* **EXERCISE DETAILS**: Copy the passage of the bilirubin abstract starting at "Methods: For each" and ending at "<75th percentile TB).".

* **TEXT FOR ANALYSIS**:

□ □ □ □

Error simulation modeling to assess the effects of bias and precision on bilirubin measurements used to screen for neonatal hyperbilirubinemia.

Objectives: Error simulation models have been used to understand the relationship between analytical performance and clinical outcomes. We developed an error simulation model to understand the effects of method bias and precision on misclassification rate for neonatal hyperbilirubinemia using an age-adjusted risk assessment tool.

Methods: For each of 176 measured total bilirubin (TSB) values, 10,000 simulated total bilirubin (TB) values were generated at each combination of bias and precision conditions for coefficient of variation (CV) between 1 and 15%, and for biases between -51.3 μmol/L and 51.3 μmol/L (-3 and 3 mg/dL) fixed bias. TB values were analyzed to determine if they were in the same risk zone as the TSB value. We then calculated sensitivity and specificity for prediction of ≥75th percentile for postnatal age values as a function of assay bias and precision, and determined the rate of critical errors (≥95th percentile for age TSB with <75th percentile TB).

□ □ □ □

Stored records

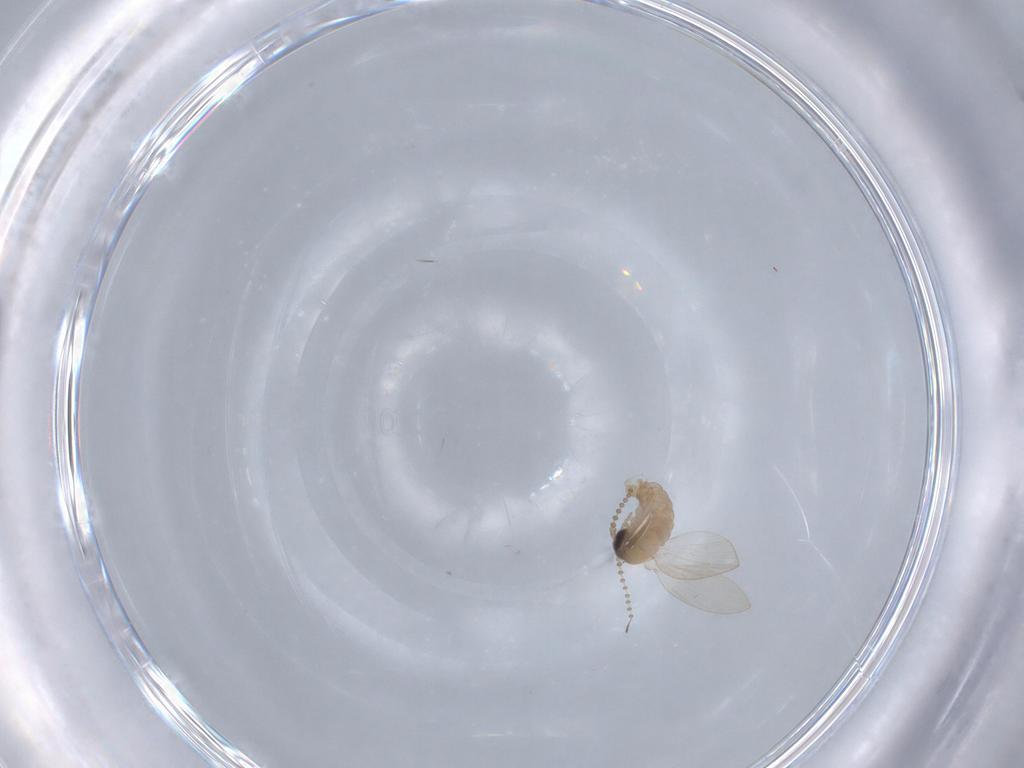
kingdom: Animalia
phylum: Arthropoda
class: Insecta
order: Diptera
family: Psychodidae
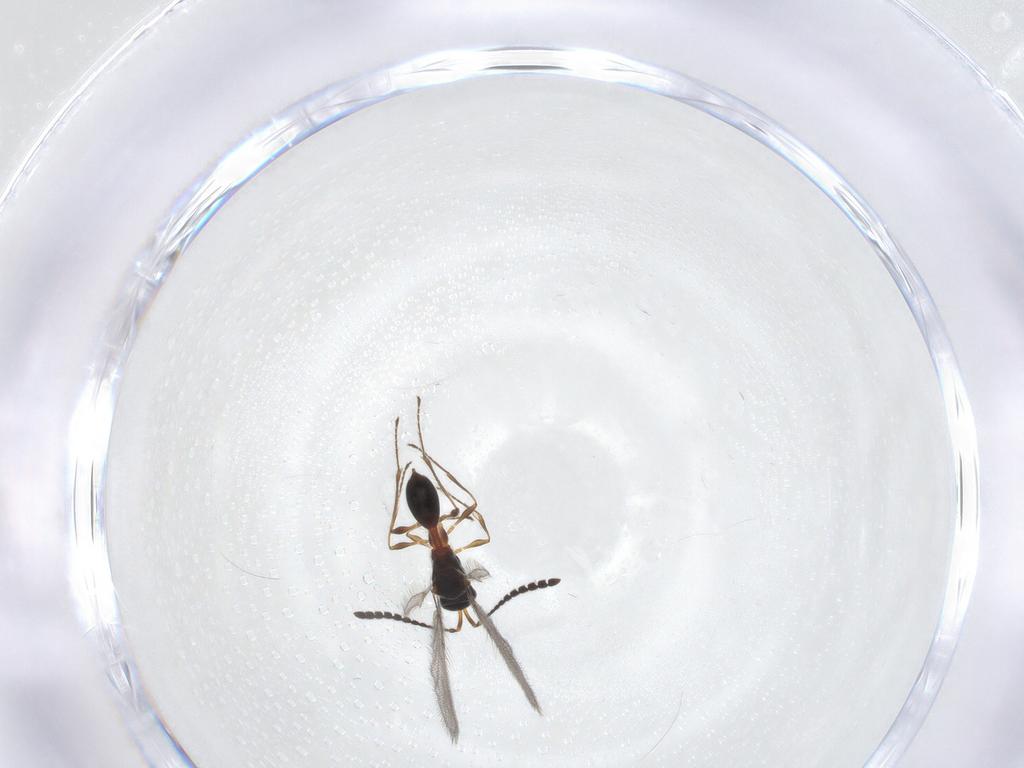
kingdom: Animalia
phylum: Arthropoda
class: Insecta
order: Hymenoptera
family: Diapriidae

□ □ □ □

* **YOUR SOLUTION**:
Methods: For each of 176 measured total bilirubin (TSB) values, 10,000 simulated total bilirubin (TB) values were generated at each combination of bias and precision conditions for coefficient of variation (CV) between 1 and 15%, and for biases between -51.3 μmol/L and 51.3 μmol/L (-3 and 3 mg/dL) fixed bias. TB values were analyzed to determine if they were in the same risk zone as the TSB value. We then calculated sensitivity and specificity for prediction of ≥75th percentile for postnatal age values as a function of assay bias and precision, and determined the rate of critical errors (≥95th percentile for age TSB with <75th percentile TB).